MATERIAL PROVIDED:

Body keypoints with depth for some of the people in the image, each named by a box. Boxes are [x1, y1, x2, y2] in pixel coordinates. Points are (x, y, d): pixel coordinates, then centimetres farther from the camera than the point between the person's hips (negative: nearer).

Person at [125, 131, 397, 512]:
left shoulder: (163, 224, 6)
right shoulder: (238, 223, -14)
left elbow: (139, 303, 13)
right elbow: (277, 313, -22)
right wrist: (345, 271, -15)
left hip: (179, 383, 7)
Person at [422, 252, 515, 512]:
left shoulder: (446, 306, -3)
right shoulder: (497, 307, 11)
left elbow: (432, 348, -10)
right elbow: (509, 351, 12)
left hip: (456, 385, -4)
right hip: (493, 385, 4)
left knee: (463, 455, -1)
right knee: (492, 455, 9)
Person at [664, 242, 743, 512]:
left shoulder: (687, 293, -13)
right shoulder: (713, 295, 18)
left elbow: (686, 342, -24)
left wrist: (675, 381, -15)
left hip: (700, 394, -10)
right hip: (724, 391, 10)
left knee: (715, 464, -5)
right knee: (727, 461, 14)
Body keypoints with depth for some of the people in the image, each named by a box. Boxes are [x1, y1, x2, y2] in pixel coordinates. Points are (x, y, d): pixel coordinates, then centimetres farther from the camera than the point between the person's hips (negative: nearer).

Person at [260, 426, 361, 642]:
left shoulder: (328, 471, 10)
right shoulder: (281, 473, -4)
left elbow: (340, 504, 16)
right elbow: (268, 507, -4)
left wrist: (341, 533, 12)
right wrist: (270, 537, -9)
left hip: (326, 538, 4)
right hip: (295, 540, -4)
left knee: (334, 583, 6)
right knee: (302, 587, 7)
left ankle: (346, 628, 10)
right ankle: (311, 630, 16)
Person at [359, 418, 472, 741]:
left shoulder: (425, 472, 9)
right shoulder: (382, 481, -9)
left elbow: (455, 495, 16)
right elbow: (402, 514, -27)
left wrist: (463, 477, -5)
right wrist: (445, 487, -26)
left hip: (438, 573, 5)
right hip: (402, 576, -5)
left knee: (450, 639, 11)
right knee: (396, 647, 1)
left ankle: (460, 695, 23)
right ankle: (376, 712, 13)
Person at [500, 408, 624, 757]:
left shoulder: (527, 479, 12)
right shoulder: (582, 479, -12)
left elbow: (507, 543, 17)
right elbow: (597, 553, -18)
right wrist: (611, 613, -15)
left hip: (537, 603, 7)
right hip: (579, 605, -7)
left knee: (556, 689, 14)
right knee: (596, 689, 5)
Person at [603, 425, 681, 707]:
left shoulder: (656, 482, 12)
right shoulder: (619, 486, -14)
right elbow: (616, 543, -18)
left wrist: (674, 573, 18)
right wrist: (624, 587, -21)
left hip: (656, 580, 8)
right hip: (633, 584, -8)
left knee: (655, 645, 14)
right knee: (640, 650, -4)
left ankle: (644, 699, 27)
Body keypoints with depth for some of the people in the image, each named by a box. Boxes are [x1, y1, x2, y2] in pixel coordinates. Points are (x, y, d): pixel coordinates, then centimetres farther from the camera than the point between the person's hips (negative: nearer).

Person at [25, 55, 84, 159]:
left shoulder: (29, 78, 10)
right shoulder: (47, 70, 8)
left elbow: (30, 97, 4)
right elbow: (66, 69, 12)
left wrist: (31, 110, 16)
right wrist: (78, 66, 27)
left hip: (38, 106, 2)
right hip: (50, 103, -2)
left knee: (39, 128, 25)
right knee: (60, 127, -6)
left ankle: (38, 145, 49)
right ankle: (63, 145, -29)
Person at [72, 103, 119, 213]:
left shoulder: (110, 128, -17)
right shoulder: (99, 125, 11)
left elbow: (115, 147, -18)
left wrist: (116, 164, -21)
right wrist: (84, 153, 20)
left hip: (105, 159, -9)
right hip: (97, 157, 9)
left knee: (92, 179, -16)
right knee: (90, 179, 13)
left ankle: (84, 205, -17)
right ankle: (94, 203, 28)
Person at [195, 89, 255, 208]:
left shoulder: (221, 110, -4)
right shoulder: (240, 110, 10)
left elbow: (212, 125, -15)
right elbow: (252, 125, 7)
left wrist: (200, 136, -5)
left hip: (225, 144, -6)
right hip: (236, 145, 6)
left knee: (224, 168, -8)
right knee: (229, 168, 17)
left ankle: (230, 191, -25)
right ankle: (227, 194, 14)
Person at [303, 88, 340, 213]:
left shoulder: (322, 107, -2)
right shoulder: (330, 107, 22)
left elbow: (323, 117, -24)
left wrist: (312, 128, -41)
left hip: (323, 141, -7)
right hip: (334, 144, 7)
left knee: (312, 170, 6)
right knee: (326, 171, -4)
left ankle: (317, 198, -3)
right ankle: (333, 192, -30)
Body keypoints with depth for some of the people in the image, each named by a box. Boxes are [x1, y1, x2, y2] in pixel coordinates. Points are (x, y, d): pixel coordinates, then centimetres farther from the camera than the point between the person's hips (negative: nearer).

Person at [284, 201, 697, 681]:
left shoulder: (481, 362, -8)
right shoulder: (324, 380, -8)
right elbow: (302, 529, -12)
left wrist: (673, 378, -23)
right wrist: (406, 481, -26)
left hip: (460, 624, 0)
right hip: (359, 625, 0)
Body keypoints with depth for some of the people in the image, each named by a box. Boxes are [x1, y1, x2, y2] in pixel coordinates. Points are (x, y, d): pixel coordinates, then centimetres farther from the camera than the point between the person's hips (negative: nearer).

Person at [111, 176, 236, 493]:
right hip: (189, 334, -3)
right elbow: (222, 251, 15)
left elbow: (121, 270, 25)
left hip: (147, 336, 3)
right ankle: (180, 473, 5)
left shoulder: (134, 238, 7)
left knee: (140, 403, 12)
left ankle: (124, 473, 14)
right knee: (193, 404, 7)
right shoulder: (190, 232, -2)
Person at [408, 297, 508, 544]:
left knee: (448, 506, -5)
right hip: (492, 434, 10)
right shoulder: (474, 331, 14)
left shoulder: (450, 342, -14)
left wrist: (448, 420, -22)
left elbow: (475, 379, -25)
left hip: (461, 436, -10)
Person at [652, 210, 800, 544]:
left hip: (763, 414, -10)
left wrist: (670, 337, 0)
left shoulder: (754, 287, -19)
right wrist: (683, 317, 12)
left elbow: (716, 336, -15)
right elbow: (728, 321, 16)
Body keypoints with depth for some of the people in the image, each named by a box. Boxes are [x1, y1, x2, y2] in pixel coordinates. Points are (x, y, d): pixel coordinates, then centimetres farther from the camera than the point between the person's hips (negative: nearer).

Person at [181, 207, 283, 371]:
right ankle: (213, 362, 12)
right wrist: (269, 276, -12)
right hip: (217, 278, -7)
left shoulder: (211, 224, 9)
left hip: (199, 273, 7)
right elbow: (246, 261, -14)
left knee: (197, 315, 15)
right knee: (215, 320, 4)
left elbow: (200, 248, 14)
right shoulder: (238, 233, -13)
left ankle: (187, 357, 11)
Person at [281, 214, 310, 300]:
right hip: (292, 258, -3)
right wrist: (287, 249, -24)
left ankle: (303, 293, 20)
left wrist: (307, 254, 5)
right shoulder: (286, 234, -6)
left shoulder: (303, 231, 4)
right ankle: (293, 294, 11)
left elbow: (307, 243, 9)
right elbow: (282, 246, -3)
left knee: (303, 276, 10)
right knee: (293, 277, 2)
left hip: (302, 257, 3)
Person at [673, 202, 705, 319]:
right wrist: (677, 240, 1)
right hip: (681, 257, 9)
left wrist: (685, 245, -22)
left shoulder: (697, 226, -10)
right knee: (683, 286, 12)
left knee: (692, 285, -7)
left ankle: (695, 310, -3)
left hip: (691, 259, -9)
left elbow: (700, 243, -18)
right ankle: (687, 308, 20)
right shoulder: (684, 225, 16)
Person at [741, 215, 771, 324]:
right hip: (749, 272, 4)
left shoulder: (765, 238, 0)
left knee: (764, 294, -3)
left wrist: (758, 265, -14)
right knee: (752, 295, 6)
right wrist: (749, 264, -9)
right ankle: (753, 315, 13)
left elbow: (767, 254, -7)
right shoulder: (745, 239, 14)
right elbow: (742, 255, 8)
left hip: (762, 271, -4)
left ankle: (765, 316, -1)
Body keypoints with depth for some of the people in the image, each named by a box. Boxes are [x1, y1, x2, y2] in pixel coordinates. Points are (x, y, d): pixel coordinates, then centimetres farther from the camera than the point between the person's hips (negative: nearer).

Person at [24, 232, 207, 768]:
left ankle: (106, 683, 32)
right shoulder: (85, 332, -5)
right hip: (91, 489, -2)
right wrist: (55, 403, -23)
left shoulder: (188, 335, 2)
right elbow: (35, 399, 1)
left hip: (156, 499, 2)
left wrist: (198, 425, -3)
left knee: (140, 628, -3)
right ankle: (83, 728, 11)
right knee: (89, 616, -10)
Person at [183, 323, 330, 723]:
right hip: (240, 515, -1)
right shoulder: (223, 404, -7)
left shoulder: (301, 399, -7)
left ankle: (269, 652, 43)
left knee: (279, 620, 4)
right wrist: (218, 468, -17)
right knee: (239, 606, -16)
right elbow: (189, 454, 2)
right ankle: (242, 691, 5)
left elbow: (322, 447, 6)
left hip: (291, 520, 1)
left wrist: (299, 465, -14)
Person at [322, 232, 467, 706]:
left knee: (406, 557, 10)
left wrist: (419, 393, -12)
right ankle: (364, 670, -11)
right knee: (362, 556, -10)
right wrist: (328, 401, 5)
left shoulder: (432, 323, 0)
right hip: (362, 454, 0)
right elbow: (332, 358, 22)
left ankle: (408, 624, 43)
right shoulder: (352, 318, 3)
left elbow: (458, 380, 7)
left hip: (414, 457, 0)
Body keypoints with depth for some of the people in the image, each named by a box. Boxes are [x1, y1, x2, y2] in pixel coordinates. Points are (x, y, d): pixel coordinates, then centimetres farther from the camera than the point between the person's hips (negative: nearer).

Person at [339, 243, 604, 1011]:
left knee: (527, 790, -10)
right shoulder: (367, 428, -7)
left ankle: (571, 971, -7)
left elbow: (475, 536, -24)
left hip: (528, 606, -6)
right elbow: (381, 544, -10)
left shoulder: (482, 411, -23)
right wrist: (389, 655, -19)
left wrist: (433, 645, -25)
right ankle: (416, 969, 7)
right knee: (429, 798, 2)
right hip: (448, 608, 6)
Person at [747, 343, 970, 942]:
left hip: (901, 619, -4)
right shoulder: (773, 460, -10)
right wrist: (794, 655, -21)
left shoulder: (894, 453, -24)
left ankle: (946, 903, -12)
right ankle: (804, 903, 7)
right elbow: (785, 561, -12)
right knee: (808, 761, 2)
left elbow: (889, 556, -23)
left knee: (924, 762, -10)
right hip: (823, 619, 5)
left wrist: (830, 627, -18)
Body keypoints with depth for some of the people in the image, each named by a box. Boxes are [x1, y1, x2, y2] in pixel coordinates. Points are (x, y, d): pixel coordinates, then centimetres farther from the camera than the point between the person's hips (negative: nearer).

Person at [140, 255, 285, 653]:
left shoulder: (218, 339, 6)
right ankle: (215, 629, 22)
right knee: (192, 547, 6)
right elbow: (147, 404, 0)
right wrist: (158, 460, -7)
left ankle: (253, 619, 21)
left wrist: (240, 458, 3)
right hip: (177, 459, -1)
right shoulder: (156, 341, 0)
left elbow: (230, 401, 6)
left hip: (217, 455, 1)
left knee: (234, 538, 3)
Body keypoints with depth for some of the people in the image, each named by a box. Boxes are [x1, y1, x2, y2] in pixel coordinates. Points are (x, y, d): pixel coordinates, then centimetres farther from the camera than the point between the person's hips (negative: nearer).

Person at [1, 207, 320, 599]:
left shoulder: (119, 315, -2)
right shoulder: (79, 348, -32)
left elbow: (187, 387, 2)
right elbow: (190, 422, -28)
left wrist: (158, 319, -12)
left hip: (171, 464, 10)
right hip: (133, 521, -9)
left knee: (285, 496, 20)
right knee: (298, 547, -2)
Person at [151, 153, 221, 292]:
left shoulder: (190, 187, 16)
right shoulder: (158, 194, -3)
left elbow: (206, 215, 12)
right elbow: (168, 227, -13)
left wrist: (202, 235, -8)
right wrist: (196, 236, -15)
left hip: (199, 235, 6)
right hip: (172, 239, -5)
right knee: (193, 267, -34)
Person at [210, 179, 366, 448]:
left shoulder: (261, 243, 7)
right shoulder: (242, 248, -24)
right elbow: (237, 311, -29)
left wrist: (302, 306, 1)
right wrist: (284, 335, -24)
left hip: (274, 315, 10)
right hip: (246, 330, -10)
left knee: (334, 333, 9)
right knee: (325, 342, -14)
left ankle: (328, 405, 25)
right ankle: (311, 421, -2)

ACTIVITY: Swap "centimetres" for "centimeters" in the listing lines from the start of the listing through the line holding "right elbow: (268, 507, -4)", inclusive, and give only those lines back with nothing else changed.

EXPECTED ANSWER:
Body keypoints with depth for some of the people in the image, each named by a box. Boxes are [x1, y1, x2, y2] in pixel coordinates. Points are (x, y, d): pixel coordinates, then centimeters farther from the camera than the point between the person's hips (negative: nearer).

Person at [125, 131, 397, 512]:
left shoulder: (163, 224, 6)
right shoulder: (238, 223, -14)
left elbow: (139, 303, 13)
right elbow: (277, 313, -22)
right wrist: (345, 271, -15)
left hip: (179, 383, 7)
Person at [422, 252, 515, 512]:
left shoulder: (446, 306, -3)
right shoulder: (497, 307, 11)
left elbow: (432, 348, -10)
right elbow: (509, 351, 12)
left hip: (456, 385, -4)
right hip: (493, 385, 4)
left knee: (463, 455, -1)
right knee: (492, 455, 9)
Person at [664, 242, 743, 512]:
left shoulder: (687, 293, -13)
right shoulder: (713, 295, 18)
left elbow: (686, 342, -24)
left wrist: (675, 381, -15)
left hip: (700, 394, -10)
right hip: (724, 391, 10)
left knee: (715, 464, -5)
right knee: (727, 461, 14)
Body keypoints with depth for some of the people in the image, each named by a box. Boxes are [x1, y1, x2, y2] in pixel coordinates. Points are (x, y, d): pixel coordinates, then centimeters farther from the camera than the point between the person's hips (negative: nearer).

Person at [260, 426, 361, 642]:
left shoulder: (328, 471, 10)
right shoulder: (281, 473, -4)
left elbow: (340, 504, 16)
right elbow: (268, 507, -4)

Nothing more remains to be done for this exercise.